» Your instructions
All entries must be repeated exactly; do not include the pictures.

= Beginning of Section =

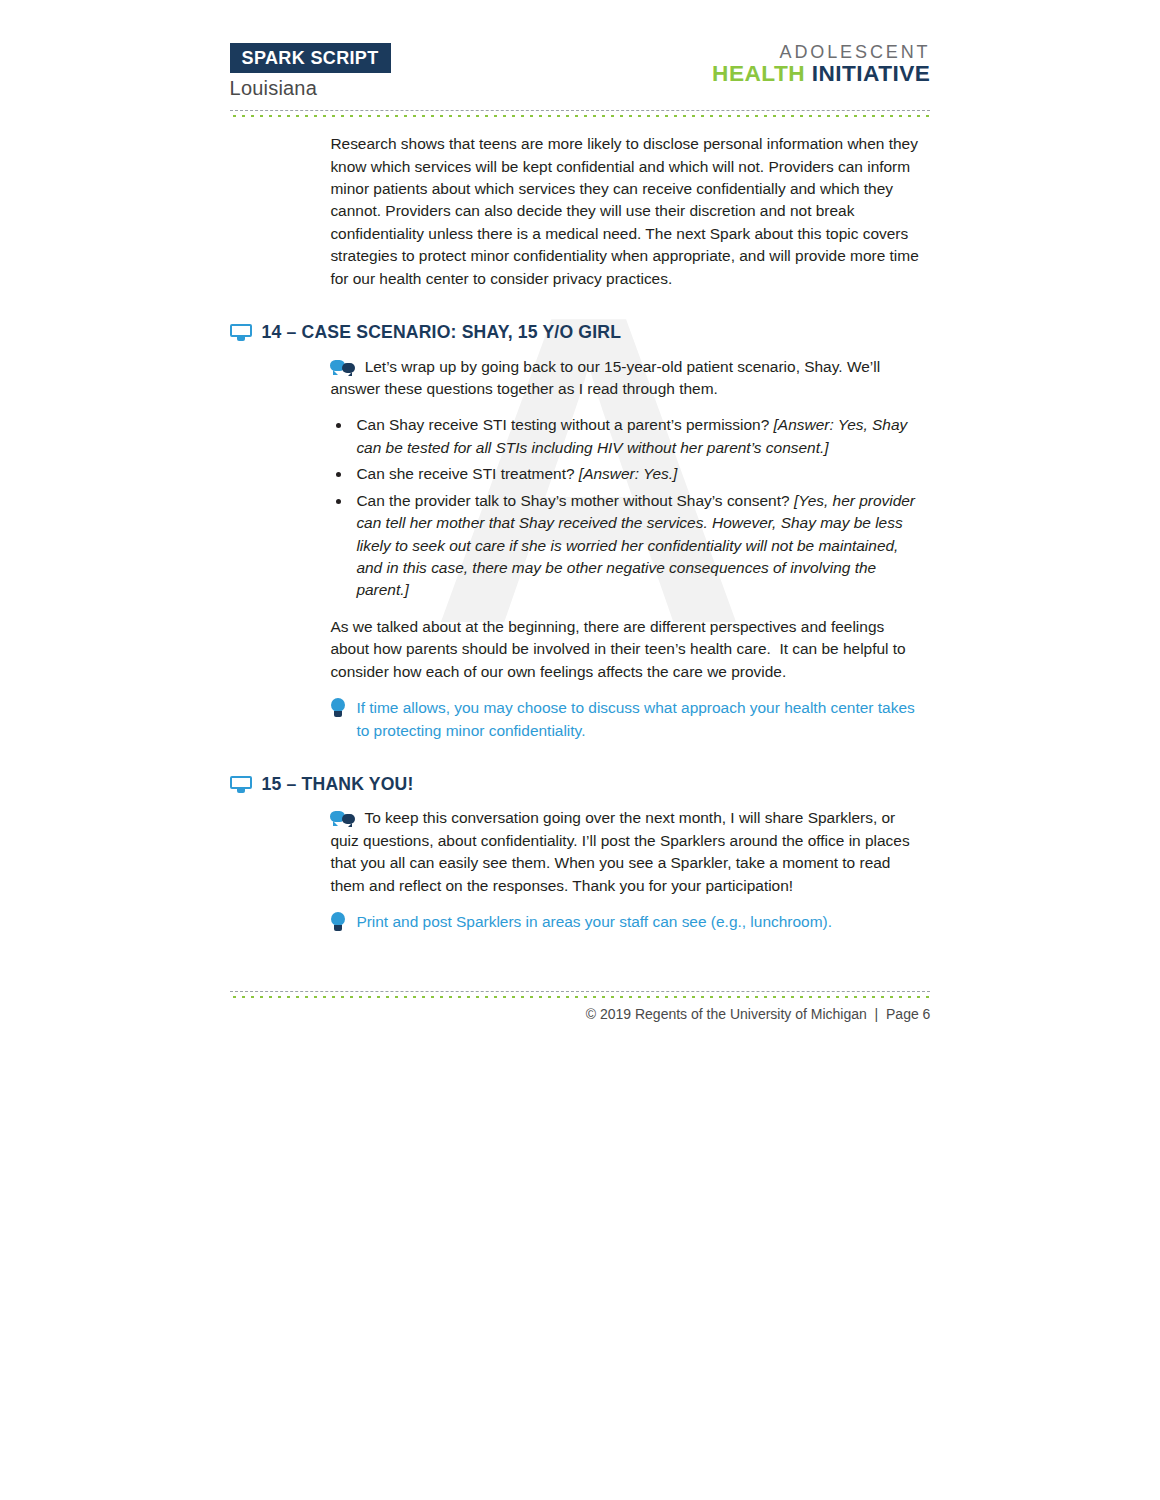SPARK SCRIPT
Louisiana
ADOLESCENT
HEALTH INITIATIVE
A
Research shows that teens are more likely to disclose personal information when they know which services will be kept confidential and which will not. Providers can inform minor patients about which services they can receive confidentially and which they cannot. Providers can also decide they will use their discretion and not break confidentiality unless there is a medical need. The next Spark about this topic covers strategies to protect minor confidentiality when appropriate, and will provide more time for our health center to consider privacy practices.
14 – CASE SCENARIO: SHAY, 15 Y/O GIRL
Let’s wrap up by going back to our 15-year-old patient scenario, Shay. We’ll answer these questions together as I read through them.
Can Shay receive STI testing without a parent’s permission? [Answer: Yes, Shay can be tested for all STIs including HIV without her parent’s consent.]
Can she receive STI treatment? [Answer: Yes.]
Can the provider talk to Shay’s mother without Shay’s consent? [Yes, her provider can tell her mother that Shay received the services. However, Shay may be less likely to seek out care if she is worried her confidentiality will not be maintained, and in this case, there may be other negative consequences of involving the parent.]
As we talked about at the beginning, there are different perspectives and feelings about how parents should be involved in their teen’s health care. It can be helpful to consider how each of our own feelings affects the care we provide.
If time allows, you may choose to discuss what approach your health center takes to protecting minor confidentiality.
15 – THANK YOU!
To keep this conversation going over the next month, I will share Sparklers, or quiz questions, about confidentiality. I’ll post the Sparklers around the office in places that you all can easily see them. When you see a Sparkler, take a moment to read them and reflect on the responses. Thank you for your participation!
Print and post Sparklers in areas your staff can see (e.g., lunchroom).
© 2019 Regents of the University of Michigan | Page 6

= End of Section =

» Solution
SPARK SCRIPT
Louisiana
ADOLESCENT
HEALTH INITIATIVE
A
Research shows that teens are more likely to disclose personal information when they know which services will be kept confidential and which will not. Providers can inform minor patients about which services they can receive confidentially and which they cannot. Providers can also decide they will use their discretion and not break confidentiality unless there is a medical need. The next Spark about this topic covers strategies to protect minor confidentiality when appropriate, and will provide more time for our health center to consider privacy practices.
14 – CASE SCENARIO: SHAY, 15 Y/O GIRL
Let’s wrap up by going back to our 15-year-old patient scenario, Shay. We’ll answer these questions together as I read through them.
Can Shay receive STI testing without a parent’s permission? [Answer: Yes, Shay can be tested for all STIs including HIV without her parent’s consent.]
Can she receive STI treatment? [Answer: Yes.]
Can the provider talk to Shay’s mother without Shay’s consent? [Yes, her provider can tell her mother that Shay received the services. However, Shay may be less likely to seek out care if she is worried her confidentiality will not be maintained, and in this case, there may be other negative consequences of involving the parent.]
As we talked about at the beginning, there are different perspectives and feelings about how parents should be involved in their teen’s health care. It can be helpful to consider how each of our own feelings affects the care we provide.
If time allows, you may choose to discuss what approach your health center takes to protecting minor confidentiality.
15 – THANK YOU!
To keep this conversation going over the next month, I will share Sparklers, or quiz questions, about confidentiality. I’ll post the Sparklers around the office in places that you all can easily see them. When you see a Sparkler, take a moment to read them and reflect on the responses. Thank you for your participation!
Print and post Sparklers in areas your staff can see (e.g., lunchroom).
© 2019 Regents of the University of Michigan | Page 6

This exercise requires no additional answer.